Klartext
Bäume und Volksentscheide – gute Zukunftsidee?
von: Prof. Dr. habil. Hartmut BalderViele Voten sprechen für die Ausgestaltung der Stadtquartiere mit begrünten Plätzen, schattierten Spiel- und Freizeitanlagen sowie vielfältig angelegten Parks mit Bäumen als zentrale Gestaltungselemente. Andererseits stören sie für Kritiker bei der Wahrnehmung der Architektur, verdunkeln die Wohnbereiche, Schädlinge und Laubfall verursachen Dreck, konkurrieren um den Parkplatz vor der Haustür und verschlingen bei Baumschutz, -pflege und -kontrolle hohe Finanzsummen. Wetterextreme mit Kronenbruch, Windwürfen und Hochwasserfluten bedrohen Leben und Gut der Bürger. Aussagen, die allesamt oft zitiert und kontrovers diskutiert werden. Also nichts Neues?
Warum also nicht die Stadtgesellschaft um ihre aktuelle Meinung fragen? Ein Volksentscheid will eben genau dieses. Da in diesen Tagen alle spüren, dass der Klimawandel mit der Hitze in der Stadt nur mit schattierenden und transpirierenden Bäumen zu ertragen ist, ist abzusehen, dass die Mehrheit für Baumpflanzungen sein wird.
In Berlin ist der Prozess angelaufen, ihre Akteure werben mit Slogan wie "1 Million gesunde Straßenbäume für kühlen Schatten und saubere Luft" oder "Von der grauen Betonwüste zur kühlenden Oase – gemeinsam für mehr Leben und mehr Berlin!". Mit Juristen und Experten haben sie Deutschlands erstes kommunales Klimaanpassungsgesetz erarbeitet, Unterschriftensammlungen initiiert und die politische Zulässigkeitsprüfung absolviert. Demnach kann der geplante Volksentscheid 2026 starten! Und die Politik wird absehbar aufgefordert werden, mehr Baumpflanzungen zu organisieren. Also alles auf gutem Wege?

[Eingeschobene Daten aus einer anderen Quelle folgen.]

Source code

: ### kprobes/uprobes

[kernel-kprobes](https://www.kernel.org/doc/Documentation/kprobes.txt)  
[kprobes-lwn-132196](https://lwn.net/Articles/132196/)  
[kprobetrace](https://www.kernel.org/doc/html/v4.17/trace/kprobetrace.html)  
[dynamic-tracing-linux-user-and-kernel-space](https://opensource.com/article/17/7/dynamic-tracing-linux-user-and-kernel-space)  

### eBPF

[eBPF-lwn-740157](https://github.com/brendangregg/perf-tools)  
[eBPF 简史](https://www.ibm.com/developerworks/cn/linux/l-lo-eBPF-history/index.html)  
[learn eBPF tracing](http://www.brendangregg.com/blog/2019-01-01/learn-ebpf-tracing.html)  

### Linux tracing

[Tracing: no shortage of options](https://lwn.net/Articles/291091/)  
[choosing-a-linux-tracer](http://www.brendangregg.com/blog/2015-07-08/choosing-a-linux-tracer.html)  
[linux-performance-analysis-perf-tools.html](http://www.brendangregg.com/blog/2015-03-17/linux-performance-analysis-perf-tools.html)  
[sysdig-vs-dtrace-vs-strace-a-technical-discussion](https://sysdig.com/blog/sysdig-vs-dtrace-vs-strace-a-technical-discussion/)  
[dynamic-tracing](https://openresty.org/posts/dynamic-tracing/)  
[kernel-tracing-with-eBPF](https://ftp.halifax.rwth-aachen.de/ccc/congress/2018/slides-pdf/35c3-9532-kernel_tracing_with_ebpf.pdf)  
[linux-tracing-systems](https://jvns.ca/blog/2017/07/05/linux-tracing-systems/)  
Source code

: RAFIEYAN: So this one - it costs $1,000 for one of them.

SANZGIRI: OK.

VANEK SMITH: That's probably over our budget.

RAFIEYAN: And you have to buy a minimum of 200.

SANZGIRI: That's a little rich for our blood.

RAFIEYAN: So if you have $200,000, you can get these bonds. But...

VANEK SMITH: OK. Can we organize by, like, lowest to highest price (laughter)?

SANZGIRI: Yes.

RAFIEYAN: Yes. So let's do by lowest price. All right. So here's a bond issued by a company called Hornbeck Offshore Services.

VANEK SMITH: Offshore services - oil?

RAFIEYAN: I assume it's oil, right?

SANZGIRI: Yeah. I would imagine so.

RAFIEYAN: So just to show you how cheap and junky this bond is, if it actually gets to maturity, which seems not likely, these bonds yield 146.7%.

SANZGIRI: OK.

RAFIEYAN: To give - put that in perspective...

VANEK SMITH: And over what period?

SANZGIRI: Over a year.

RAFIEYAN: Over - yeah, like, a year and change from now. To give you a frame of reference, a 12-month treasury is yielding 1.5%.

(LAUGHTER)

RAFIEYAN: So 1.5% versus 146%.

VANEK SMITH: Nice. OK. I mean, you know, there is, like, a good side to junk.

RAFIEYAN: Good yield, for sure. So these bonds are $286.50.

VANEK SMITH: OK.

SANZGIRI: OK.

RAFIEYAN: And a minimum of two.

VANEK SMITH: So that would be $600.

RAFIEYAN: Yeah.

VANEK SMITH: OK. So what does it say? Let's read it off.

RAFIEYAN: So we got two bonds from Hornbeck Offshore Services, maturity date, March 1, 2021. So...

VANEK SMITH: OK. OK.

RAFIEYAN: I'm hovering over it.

Schaut man sich die Realität in den Städten an, so haben Bäume immer weniger Stellenwert. Die Bedeutung der Grünflächenämter hat vielerorts abgenommen, Baumschutz wird beim Umbau der Städte sträflich vernachlässigt, Baumpflanzungen immer weniger erfolgreich realisiert. Logisch, dass die Lebensdauer der Stadtbäume dramatisch abgenommen hat und Nachpflanzungen fehlen! Ein Ertragsdenken mit Verantwortung, wie es das Weißbuch Stadtgrün den Kommunen empfiehlt, ist nahezu ein Fremdwort.
Als Reaktion auf den spürbaren Klimawandel sollte ein Volksentscheid zunächst diese Fehlentwicklungen aufdecken und Änderungen herbeiführen. Das Vorhandene schützen, pflegen und sanieren, bevor über Nachpflanzungen nachgedacht wird - und dabei aus den Fehlern lernen. Also ist letztlich kein Aktionismus hilfreich, sondern das fachlich getragene Handlungspaket im Sinne von Qualität der Stadtbegrünung. Nur das kann die Botschaft sein, wenn wir dem Klimawandel erfolgreich Paroli bieten wollen!